South Africa's copyright legislation abides by the Berne Convention. This means authors have the exclusive right to authorise reproduction of their works in any manner or form.
The Convention does make special provisions for educational needs. It allows member states to permit the reproduction of copyright-protected works in certain special cases, but the reproduction can't interfere with a normal exploitation of the work or unreasonably prejudice the legitimate interests of the author. The copyright owner still has the exclusive right to undertake certain acts with his work, but the law recognises some uses of copyright-protected works do lie outside the owner's control. These are the exceptions to the exclusive right. While many users regard these exceptions as their rights, they are technically exemptions from liability or defences for acts that would otherwise infringe copyright law.
The South African Copyright Act sets out general exceptions from the protection of literary works. Section 12(1)(a) says fair dealing of a copyright-protected literary work is permissible for the purpose of research or private study or for the personal or private use of the person using the work.
What exactly is fair dealing?
Fair dealing allows a user to copy, for their own study or research or private use, as much of the work as they need to meet their reasonable needs, without seeking permission from the copyright owner or paying compensation.
How much may I copy under fair dealing?
The Act doesn't give us a precise definition, so we can't say how much! It depends on the circumstances of each case. South African law does not specify that 5%, or 10%, or 20% - or any percentage - is "fair", and it doesn't say that you can make a single copy as long as it doesn't constitute a "substantial amount". If you were to copy a large portion of a book or journal, and were charged with infringing copyright, it would be up to you to convince the court that your actions were fair.
Copyright experts agree that fair dealing is a question of fact and impression based on the circumstances. In some circumstances taking too much of a work, or even taking small amounts of a work on a regular basis, would not be fair.
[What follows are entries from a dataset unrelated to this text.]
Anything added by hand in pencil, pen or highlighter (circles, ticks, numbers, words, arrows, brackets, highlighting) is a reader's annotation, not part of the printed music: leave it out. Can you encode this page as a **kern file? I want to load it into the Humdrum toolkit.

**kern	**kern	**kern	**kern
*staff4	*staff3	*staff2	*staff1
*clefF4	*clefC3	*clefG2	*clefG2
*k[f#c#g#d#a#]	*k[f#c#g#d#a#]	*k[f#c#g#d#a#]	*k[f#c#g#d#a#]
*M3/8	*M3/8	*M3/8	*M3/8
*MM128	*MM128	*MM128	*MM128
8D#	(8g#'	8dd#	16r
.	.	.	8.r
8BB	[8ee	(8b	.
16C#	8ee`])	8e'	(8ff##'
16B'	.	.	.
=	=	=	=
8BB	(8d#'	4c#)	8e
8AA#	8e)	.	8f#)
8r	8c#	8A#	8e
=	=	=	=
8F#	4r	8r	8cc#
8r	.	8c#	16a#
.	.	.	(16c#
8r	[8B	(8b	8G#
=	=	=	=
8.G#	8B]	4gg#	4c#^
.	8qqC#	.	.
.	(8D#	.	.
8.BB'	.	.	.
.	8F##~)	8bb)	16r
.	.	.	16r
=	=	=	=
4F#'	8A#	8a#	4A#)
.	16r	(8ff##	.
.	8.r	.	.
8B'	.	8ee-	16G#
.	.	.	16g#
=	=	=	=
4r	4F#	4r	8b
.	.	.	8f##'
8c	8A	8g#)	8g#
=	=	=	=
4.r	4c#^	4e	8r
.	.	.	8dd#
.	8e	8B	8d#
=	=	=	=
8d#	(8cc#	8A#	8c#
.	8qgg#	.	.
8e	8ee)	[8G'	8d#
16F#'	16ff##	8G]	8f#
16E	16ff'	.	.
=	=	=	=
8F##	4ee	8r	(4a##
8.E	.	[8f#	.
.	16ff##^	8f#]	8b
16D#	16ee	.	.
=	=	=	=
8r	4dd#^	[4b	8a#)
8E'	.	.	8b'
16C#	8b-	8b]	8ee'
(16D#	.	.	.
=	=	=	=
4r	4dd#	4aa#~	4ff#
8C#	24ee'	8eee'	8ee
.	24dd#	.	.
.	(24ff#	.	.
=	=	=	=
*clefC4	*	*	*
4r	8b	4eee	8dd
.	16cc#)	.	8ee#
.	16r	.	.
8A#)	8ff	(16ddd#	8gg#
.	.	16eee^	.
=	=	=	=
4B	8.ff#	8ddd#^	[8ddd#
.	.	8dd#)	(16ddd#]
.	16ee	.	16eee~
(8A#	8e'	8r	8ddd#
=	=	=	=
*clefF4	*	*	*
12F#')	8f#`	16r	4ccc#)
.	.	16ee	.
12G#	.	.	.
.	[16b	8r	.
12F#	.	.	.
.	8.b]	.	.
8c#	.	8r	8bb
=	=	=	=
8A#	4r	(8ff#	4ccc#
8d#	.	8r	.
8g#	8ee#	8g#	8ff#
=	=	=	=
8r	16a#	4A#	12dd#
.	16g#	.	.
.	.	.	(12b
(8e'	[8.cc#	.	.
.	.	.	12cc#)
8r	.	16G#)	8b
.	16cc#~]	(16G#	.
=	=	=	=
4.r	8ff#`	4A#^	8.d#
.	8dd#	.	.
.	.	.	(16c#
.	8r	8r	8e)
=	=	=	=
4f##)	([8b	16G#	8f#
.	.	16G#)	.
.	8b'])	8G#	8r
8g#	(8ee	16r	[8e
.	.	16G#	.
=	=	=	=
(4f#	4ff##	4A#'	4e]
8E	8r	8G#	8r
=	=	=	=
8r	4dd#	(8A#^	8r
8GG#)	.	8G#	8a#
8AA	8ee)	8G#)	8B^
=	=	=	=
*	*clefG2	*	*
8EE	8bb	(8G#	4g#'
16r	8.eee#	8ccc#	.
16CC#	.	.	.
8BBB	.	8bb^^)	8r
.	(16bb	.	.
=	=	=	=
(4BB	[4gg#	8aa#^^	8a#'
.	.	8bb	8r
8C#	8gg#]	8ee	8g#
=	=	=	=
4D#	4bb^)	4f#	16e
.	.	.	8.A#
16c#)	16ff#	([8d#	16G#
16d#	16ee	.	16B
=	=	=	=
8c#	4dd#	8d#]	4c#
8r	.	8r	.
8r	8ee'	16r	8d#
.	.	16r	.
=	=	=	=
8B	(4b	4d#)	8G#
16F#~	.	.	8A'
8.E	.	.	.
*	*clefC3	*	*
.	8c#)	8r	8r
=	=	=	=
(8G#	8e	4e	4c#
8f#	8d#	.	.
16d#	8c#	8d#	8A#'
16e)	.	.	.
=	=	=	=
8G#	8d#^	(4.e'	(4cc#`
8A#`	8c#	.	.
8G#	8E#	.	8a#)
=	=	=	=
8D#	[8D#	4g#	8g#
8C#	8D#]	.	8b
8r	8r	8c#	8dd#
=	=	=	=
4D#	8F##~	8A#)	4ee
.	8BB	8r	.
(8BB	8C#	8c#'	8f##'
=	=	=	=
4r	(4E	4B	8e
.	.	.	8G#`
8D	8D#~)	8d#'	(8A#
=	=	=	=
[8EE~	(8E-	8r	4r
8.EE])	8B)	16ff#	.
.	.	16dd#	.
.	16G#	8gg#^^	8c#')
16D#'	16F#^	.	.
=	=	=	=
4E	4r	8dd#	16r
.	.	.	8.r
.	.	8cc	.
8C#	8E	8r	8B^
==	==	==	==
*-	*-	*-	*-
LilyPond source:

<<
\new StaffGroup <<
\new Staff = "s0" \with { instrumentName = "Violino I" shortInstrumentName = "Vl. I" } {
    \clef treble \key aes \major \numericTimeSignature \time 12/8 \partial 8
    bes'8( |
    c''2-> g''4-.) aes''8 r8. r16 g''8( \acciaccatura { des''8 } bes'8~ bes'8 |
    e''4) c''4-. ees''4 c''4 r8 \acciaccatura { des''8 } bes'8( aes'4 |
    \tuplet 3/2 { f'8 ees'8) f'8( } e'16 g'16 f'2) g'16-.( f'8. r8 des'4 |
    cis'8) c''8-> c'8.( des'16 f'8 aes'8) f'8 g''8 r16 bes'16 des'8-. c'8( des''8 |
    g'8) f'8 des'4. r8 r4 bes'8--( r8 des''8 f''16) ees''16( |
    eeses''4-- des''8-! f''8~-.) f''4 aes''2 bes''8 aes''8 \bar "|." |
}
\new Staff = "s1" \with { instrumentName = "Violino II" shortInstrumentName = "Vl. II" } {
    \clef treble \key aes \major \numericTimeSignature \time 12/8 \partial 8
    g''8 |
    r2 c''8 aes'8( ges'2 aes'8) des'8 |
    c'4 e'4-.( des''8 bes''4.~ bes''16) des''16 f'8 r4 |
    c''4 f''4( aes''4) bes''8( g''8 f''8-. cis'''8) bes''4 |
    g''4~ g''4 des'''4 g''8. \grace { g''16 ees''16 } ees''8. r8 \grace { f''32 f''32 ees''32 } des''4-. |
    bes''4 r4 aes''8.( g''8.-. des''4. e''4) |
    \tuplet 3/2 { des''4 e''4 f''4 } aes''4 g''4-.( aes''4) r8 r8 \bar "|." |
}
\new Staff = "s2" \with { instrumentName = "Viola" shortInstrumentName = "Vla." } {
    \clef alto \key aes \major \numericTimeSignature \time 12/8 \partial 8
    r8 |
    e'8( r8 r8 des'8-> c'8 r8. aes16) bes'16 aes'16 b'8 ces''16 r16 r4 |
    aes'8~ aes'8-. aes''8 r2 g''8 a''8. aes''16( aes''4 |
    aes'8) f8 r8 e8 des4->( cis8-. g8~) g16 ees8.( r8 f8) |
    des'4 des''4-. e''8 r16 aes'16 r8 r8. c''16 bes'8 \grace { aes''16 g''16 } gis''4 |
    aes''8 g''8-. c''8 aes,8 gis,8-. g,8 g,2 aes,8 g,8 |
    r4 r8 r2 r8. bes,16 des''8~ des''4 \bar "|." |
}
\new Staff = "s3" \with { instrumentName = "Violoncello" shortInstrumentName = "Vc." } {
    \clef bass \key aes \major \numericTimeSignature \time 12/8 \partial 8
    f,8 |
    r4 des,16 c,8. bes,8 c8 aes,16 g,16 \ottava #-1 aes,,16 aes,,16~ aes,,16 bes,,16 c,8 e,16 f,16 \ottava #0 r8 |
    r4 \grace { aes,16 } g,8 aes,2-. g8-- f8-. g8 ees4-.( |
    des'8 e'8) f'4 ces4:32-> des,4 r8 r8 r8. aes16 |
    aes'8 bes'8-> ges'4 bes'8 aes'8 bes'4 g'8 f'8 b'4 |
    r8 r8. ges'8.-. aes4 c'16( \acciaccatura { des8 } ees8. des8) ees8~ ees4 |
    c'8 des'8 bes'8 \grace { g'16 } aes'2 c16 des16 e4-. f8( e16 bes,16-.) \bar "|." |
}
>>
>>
Fair dealing is not quantified in any law because it depends on a particular set of circumstances. Some countries have developed voluntary guidelines, e.g. in Norway 15% of a complete work or 30 pages, whichever is the lesser, is considered fair for private use. In Britain the Publishers' Association, the Writers' Guild and the Society of Authors say one copy of a maximum of one chapter in a book, or 5% of a complete work for research or private study is fair. The British guidelines have no legal force, but could be used to persuade a South African court.
As well as research or private study, personal or private use, the South African Copyright Act considers it fair dealing to use a work for the purposes of criticism or review, or for the purpose of reporting current events in a newspaper, journal or magazine. You may quote in print from a published copyright protected work in certain circumstances - but, again, no limits are specified. You must always acknowledge the source and the author.
Is there any difference between fair dealing and fair use?
In the United States, fair use is by law determined qualitatively and quantitatively. Section 107 of the US Copyright Act uses these four factors:
- The purpose and character of the use
- The nature of the copyrighted work
- The amount and substantiality of the portion used in relation to the whole
- The effect of the use on the potential market for the work
What about multiple copies?
South African copyright law doesn't specify how much you may copy within the bounds of fair dealing, but it is clear that it must be for your own use. So, multiple copies are outside of fair dealing.
The essence of fairness
It is not 'fair' to deprive authors and publishers of their rightful income. Authors and publishers earn an income, not merely from selling their books, journals or periodicals but also from the fees collected for sub-licences. These include licences to copy by reprographic reproduction. If your copy deprives the rightsholder of income, then it's not fair, and you can't regard it as fair dealing.